2. **phaethon.ml (Classic Sci-ML):** Wraps Scikit-Learn. Features `DimensionalEstimator` for unit auto-inference and `BuckinghamTransformer` (SVD-based Buckingham Pi theorem) for dimensionless feature synthesis.
3. **phaethon.pinns (Neural PDEs):** Deep PyTorch integration. Introduces `PTensor` (Physics-Aware Autograd), native physical calculus (grad, laplace, div, curl), and `AxiomLoss` / `ResidualLoss` for physics-informed neural networks.
4. **phaethon.Schema (Data Engineering):** Declarative tabular pipelines. Uses a Rust backend to parse messy physical strings from Pandas/Polars dataframes at extreme speeds. Also features C++ RapidFuzz for fuzzy ontology mapping.
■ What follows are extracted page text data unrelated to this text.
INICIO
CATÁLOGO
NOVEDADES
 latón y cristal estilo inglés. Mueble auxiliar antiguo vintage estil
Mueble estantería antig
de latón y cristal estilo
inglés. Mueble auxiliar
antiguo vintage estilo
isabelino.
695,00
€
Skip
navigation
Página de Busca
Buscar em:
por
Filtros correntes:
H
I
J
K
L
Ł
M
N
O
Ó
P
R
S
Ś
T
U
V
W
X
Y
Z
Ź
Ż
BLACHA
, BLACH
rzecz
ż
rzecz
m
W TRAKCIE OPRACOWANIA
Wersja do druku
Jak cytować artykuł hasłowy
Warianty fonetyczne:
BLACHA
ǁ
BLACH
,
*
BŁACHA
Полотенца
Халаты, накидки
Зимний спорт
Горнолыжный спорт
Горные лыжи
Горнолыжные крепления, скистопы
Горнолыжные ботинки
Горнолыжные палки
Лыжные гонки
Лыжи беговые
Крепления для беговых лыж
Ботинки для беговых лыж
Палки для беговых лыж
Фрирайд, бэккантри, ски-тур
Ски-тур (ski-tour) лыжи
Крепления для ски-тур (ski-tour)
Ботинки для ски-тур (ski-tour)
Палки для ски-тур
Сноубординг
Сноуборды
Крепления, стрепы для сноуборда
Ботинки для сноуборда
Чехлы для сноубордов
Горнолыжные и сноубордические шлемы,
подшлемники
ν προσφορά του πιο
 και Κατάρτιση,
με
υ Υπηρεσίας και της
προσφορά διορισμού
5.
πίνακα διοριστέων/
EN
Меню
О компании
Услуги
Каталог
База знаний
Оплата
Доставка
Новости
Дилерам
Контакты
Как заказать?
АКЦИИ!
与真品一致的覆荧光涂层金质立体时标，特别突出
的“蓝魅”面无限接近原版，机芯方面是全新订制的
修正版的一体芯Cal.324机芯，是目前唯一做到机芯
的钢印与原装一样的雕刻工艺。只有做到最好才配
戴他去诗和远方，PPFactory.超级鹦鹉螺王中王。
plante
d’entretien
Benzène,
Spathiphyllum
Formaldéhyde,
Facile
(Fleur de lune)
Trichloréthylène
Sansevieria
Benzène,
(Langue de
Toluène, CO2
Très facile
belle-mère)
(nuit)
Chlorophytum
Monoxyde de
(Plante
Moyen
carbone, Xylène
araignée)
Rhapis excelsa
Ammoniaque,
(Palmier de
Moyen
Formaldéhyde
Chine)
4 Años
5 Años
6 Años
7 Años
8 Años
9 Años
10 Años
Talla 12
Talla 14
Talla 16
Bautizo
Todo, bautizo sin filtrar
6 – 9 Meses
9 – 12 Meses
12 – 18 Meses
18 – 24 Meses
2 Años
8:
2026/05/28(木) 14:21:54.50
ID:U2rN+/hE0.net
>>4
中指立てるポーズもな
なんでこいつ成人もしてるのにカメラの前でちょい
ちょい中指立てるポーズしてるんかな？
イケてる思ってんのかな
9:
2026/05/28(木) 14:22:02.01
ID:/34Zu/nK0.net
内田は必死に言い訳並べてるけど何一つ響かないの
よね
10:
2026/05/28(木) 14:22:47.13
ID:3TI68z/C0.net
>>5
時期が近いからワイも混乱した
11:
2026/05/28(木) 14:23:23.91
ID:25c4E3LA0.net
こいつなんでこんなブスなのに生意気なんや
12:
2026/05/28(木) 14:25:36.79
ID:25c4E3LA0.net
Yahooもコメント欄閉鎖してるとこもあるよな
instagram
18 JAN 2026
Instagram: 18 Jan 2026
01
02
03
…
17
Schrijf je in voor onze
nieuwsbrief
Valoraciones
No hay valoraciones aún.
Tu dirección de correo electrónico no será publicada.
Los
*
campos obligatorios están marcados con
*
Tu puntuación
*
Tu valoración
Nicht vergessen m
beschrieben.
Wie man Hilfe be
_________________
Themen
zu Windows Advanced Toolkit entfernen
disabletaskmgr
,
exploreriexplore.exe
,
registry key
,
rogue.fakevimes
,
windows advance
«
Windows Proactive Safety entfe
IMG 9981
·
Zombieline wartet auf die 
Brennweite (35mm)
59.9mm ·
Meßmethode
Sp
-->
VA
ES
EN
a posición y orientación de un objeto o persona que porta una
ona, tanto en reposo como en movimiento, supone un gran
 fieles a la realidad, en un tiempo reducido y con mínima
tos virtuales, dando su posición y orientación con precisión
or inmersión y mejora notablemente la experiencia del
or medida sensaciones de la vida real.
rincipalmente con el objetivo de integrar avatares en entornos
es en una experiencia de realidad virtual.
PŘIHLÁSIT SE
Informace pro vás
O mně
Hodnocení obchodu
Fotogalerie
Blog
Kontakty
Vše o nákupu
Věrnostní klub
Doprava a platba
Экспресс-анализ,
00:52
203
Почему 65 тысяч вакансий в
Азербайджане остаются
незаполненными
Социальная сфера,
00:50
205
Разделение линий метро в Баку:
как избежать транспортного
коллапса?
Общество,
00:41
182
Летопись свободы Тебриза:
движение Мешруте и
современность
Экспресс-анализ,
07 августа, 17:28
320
## Installation & Build System
Phaethon requires Python >= 3.11 and is compiled using Maturin (Rust backend). It is modular to avoid environment bloat:
- Base Engine: `pip install phaethon`
- Classic ML: `pip install 'phaethon[sklearn]'`
- Deep Learning (PINNs): `pip install 'phaethon[torch]'`
- Data Pipelines: `pip install 'phaethon[dataframe]'` or `[polars]`
- Polyglot I/O (HDF5/Parquet): `pip install 'phaethon[io]'`
- Enterprise Bundle: `pip install 'phaethon[all]'`

## Key Concept: The "Crash vs. Learn" Paradigm
In `phaethon.pinns`, invalid predictions (e.g., negative mass) are not immediately crashed during the forward pass. Instead, they are passed to `AxiomLoss`, which translates the physical violation into a massive mathematical penalty gradient, forcing the neural network to learn the laws of physics during backpropagation.